Operational Decisions
3+ recent decisions
Rule the Toyota kernel patch a feature not a bug; no automatic queue jump, escalate through normal priority
Jul 10, 2026 · operational · medium78% confidence
Nathan flagged a Toyota/Yoshi request (relayed via Art/sales) framed as a bug fix. Peter ruled it is a feature, not a bug, so it does not automatically jump the engineering queue on the bug argument. Support may still be offered, but the bug framing is off the table. If the business wants it prioritized it must go through normal escalation and trade-off (Peter + Bjorn), not a backdoor via mislabeling severity. Reinforced later the same day in the Ryan 1:1 (Peter rebuked Art for taking the bug-vs-feature fight to engineering).
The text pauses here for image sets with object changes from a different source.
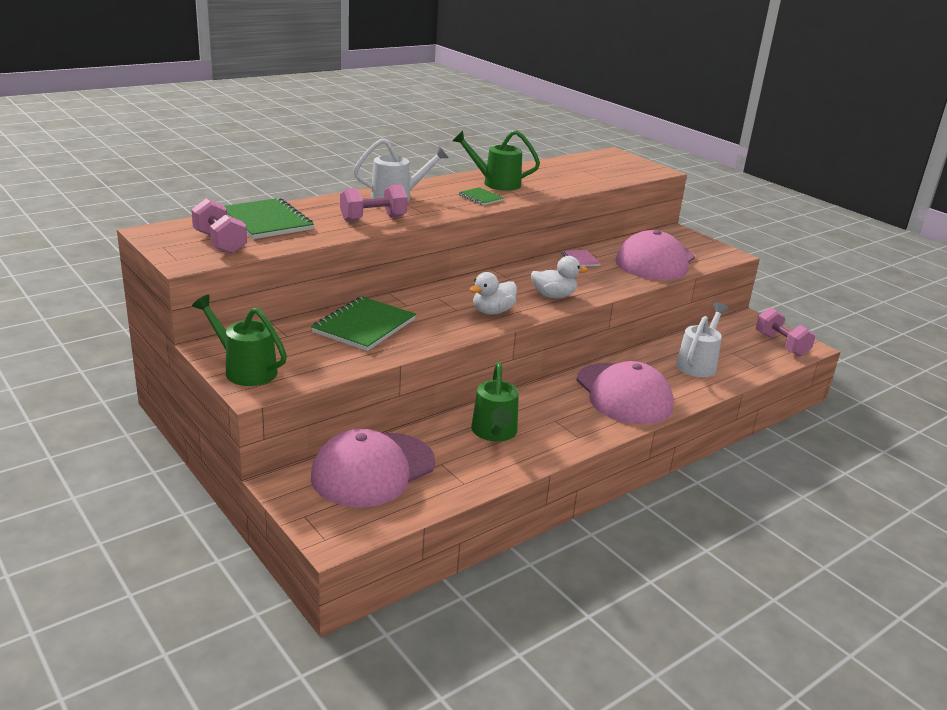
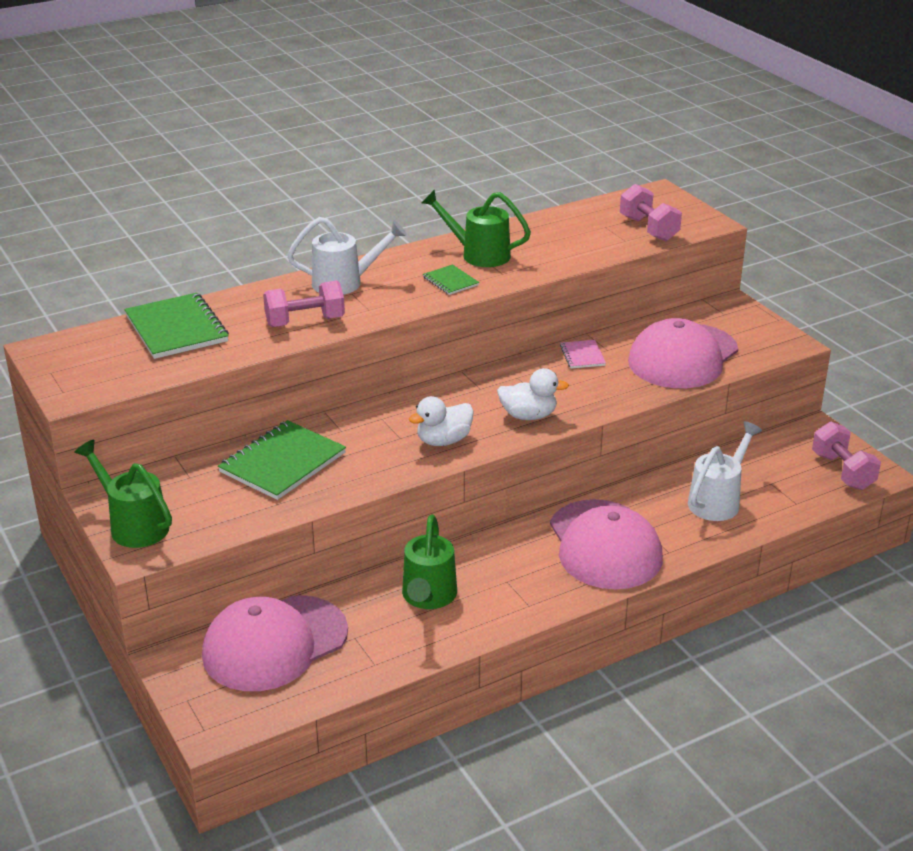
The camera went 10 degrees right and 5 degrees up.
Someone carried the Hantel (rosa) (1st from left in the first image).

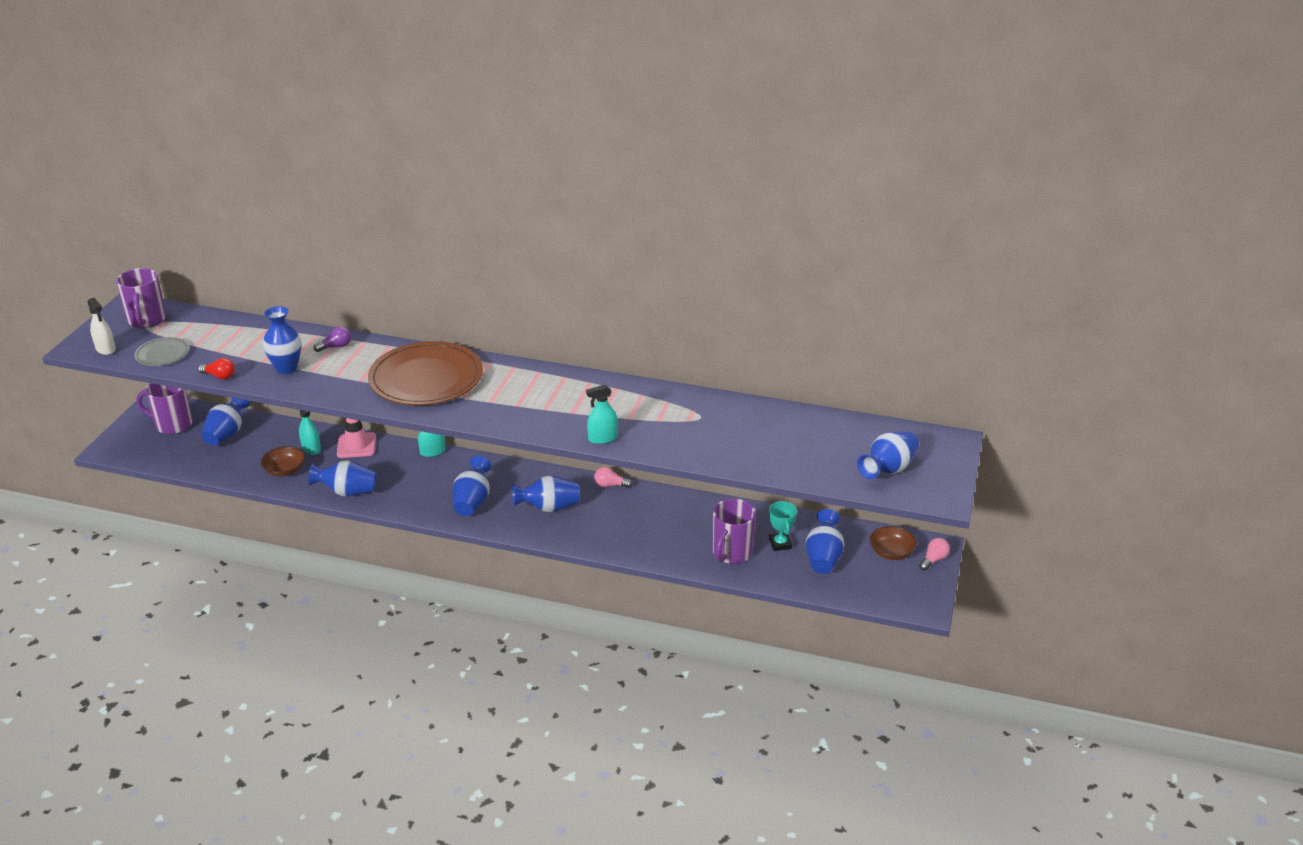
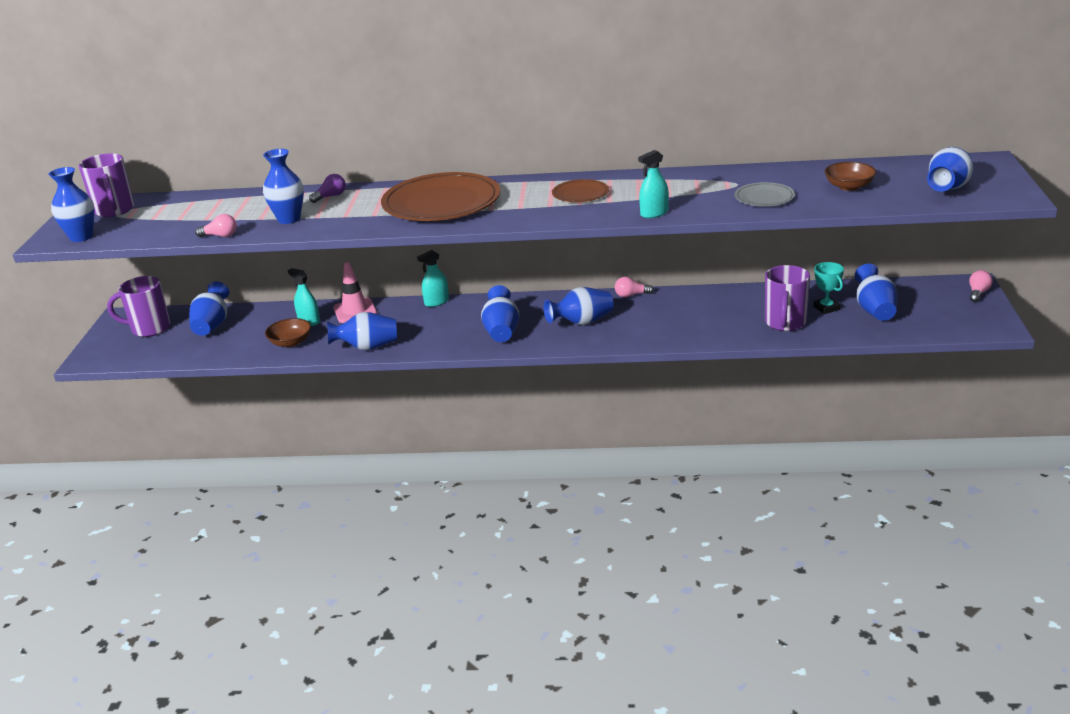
The camera went 10 degrees left and 5 degrees down.
Someone swapped the Sprühflasche (weiß) for the Vase (blau) (1st from left).
Someone carried the Teller (grau).
Someone repainted the Glühbirne (rot), which became the Glühbirne (rosa) (1st from left).
Someone carried the Schüssel (braun) (2nd from left).
Someone put down the Teller (braun) (2nd from left).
People: Nathan Blackham, Art Tyde, Bjorn Hovland
Willing to pull C3 into engineering, gated on Product confirming it is a priority
Jul 9, 2026 · operational · medium61% confidence
In his 1:1 with Art Tyde, Peter said he is willing to pull C3 into his engineering org, conditional on Product (Bjorn) actually confirming it is a priority. C3 ownership is currently ambiguous (Peter was told Greg owns it, which he called a terrible answer, and nobody under Peter owns it), it is degraded (reported ~50 percent down, Fathom-approximate), and it is blocking a Huawei evaluation. Peter made a note to figure out who is responsible for keeping it up and how to fix that.
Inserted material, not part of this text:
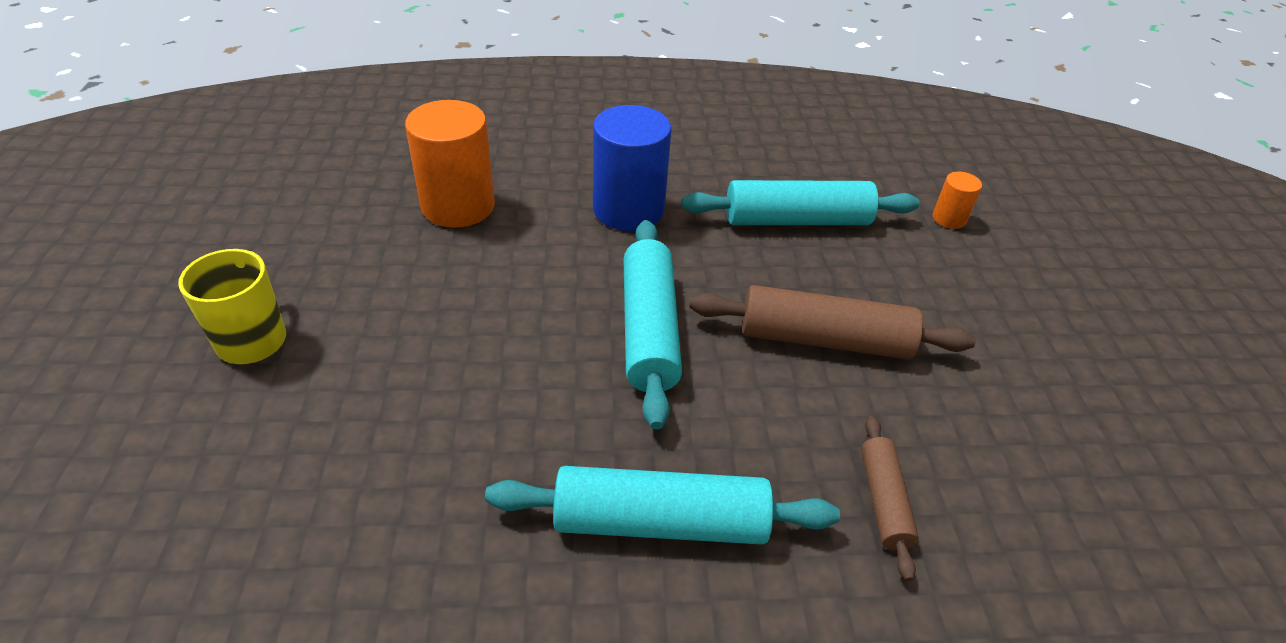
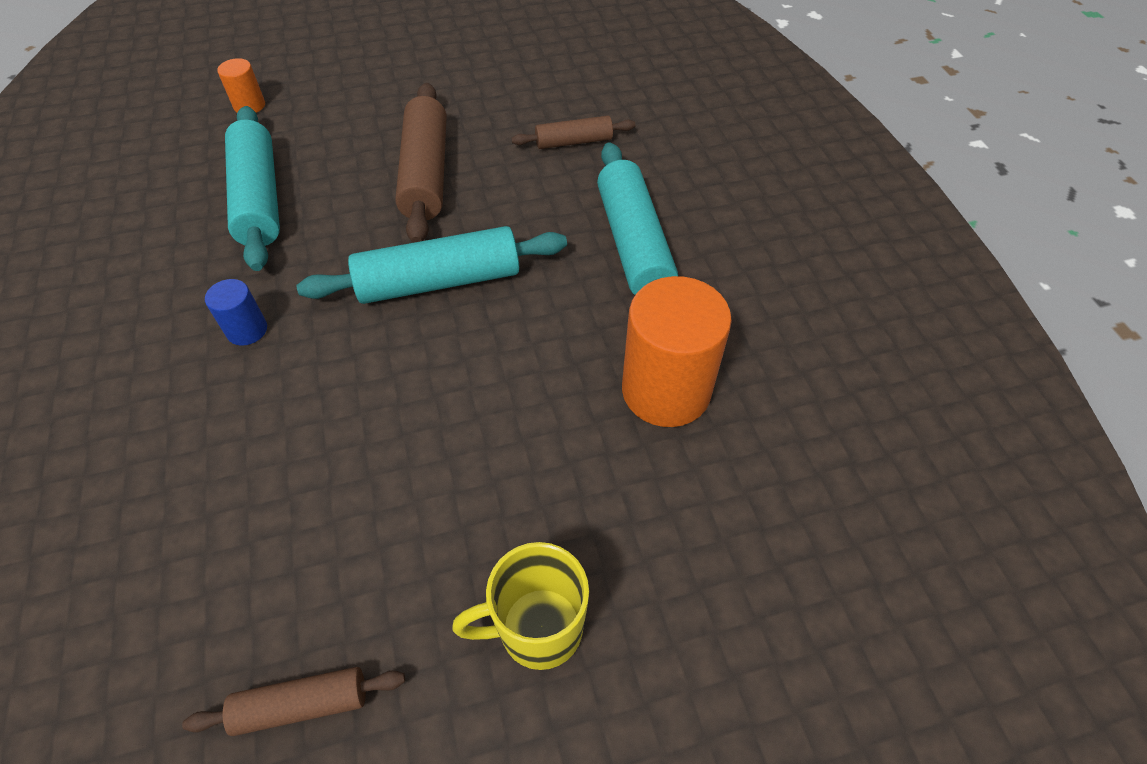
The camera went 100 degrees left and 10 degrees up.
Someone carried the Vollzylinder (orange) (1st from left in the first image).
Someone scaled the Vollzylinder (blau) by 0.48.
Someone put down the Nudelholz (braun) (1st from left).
People: Peter Nelson, Bjorn Hovland, Greg Kurtzer, Arthur Tyde
Restructure the Tuesday staff meeting to org-by-org TPS ownership and un-fork the TPS report to one shared source
Jul 7, 2026 · operational · medium69% confidence
Peter is firmly changing how he runs his Tuesday staff meeting: instead of Peter walking the team through the TPS report, each org owner presents their own section and owns that part of the meeting. He also committed to un-fork his drifted TPS report back to a single shared report, visible to everyone three days ahead.